L'avantage des composants en InGaAs est de reposer sur un matériau à la technologie bien maîtrisée, dont on est capable d'ajuster avec une grande précision la composition afin d'obtenir le paramètre de maille ou la largeur de bande interdite souhaitée. On peut ainsi faire croître de telles couches minces sur substrat germanium avec un parfait accord de maille pour la composition In0,015Ga0,985As et très peu de défauts cristallins, un tel substrat présentant un indéniable avantage en termes de coût par rapport à des substrats plus élaborés et difficiles à produire.

Cellules en InPAsSb

L'alliage quaternaire InPAsSb a été obtenu par épitaxie en phase vapeur aux organométalliques et épitaxie en phase liquide.
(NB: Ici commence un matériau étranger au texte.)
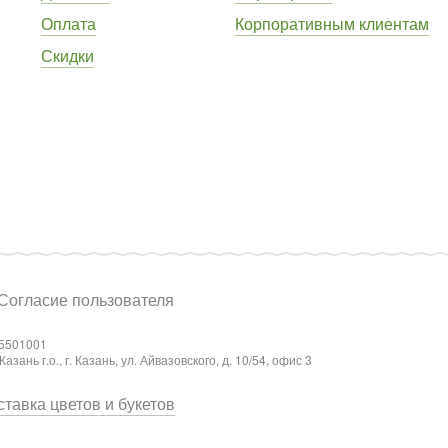
Оплата
Корпоративным клиентам
Скидки
Согласие пользователя
5501001
ань г.о., г. Казань, ул. Айвазовского, д. 10/54, офис 3
тавка цветов и букетов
Ajusté au paramètre de maille du substrat InAs, sa bande interdite a une largeur allant de 0,3 eV à 0,55 eV. L'intérêt de systèmes thermophotovoltaïques à base de matériaux ayant une bande interdite aussi étroite n'a pas encore été suffisamment investigué, de sorte que les cellules correspondantes n'ont pas été optimisées et que leurs performances n'ont pas été rendues compétitives. Néanmoins, l'obtention de rendements quantiques internes élevés aux grandes longueurs d'onde avec les matériaux à bande interdite étroite est rendue difficile par l'augmentation des phénomènes de recombinaison Auger.

Notes et références

  1. (en) R. E. Nelson, « A brief history of thermophotovoltaic development », dans Semiconductor Science and Technology, 18, S141–S143, 2003.
  2. (en) Caltech Infrared Processing and Analyzing Center « Near, Mid & Far Infrared. »
  3. (en) L. M. Fraas, J. E. Avery, V. S. Sundaram, V. T. Dinh, T. M. Davenport et J. W. Yerkes, « Over 35% efficient GaAs/GaSb stacked concentrator cell assemblies for terrestrial applications », dans Photovoltaic Specialists Conference, 1990, Conference Record of the Twenty First IEEE, vol. 1, p. 190-195, 21-25 mai 1990. DOI:10.1109/PVSC.1990.111616
  4. (en) C. Algora et D. Martin, « Modelling and Manufacturing GaSb TPV », dans AIP Conference Proceedings, 653, 452-461, 2003.
  5. (en) G. W. Charache, J. L. Egley, D. M. Depoy, L. R. Danielson et M. J. Freeman, « Infrared Materials for Thermophotovoltaic Applications », dans Journal of Electronic Materials, 27 (9), 1038-1042, 1998.
  6. (en) C. A. Wang, « Antimony-based III-V thermophotovoltaic materials and devices », dans AIP Conference Proceedings, 738, 255-266, 2004.